- Directions -
After finding the line containing "left wrist: (136, 111, -9)" below, please output that line and each following one through the line containing "left elbow: (670, 374, 11)", exactly as written.

----

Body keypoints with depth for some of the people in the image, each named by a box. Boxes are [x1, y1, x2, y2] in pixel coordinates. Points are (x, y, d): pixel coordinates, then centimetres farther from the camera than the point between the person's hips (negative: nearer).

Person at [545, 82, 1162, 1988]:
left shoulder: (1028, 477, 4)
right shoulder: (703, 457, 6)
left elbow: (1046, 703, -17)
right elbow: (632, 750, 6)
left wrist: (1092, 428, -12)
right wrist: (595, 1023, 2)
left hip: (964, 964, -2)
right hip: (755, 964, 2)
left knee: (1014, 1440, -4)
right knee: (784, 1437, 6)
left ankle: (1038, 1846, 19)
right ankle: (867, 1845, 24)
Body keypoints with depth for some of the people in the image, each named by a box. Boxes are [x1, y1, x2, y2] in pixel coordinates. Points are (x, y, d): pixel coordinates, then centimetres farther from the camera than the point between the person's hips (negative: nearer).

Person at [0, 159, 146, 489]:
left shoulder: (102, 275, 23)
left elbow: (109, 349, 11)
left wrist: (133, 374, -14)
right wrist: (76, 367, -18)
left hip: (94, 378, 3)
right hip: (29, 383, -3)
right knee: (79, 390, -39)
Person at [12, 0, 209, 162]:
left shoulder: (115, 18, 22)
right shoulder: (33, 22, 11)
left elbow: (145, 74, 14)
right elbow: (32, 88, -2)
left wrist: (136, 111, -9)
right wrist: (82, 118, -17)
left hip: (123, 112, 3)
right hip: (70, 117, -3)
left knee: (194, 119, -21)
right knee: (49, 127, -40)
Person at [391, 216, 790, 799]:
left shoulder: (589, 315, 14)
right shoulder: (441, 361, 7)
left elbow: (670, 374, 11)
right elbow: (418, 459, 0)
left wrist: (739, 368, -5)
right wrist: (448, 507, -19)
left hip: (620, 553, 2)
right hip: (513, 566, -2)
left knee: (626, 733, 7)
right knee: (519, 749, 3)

----

- Exercise output -
left wrist: (136, 111, -9)
right wrist: (82, 118, -17)
left hip: (123, 112, 3)
right hip: (70, 117, -3)
left knee: (194, 119, -21)
right knee: (49, 127, -40)
Person at [391, 216, 790, 799]:
left shoulder: (589, 315, 14)
right shoulder: (441, 361, 7)
left elbow: (670, 374, 11)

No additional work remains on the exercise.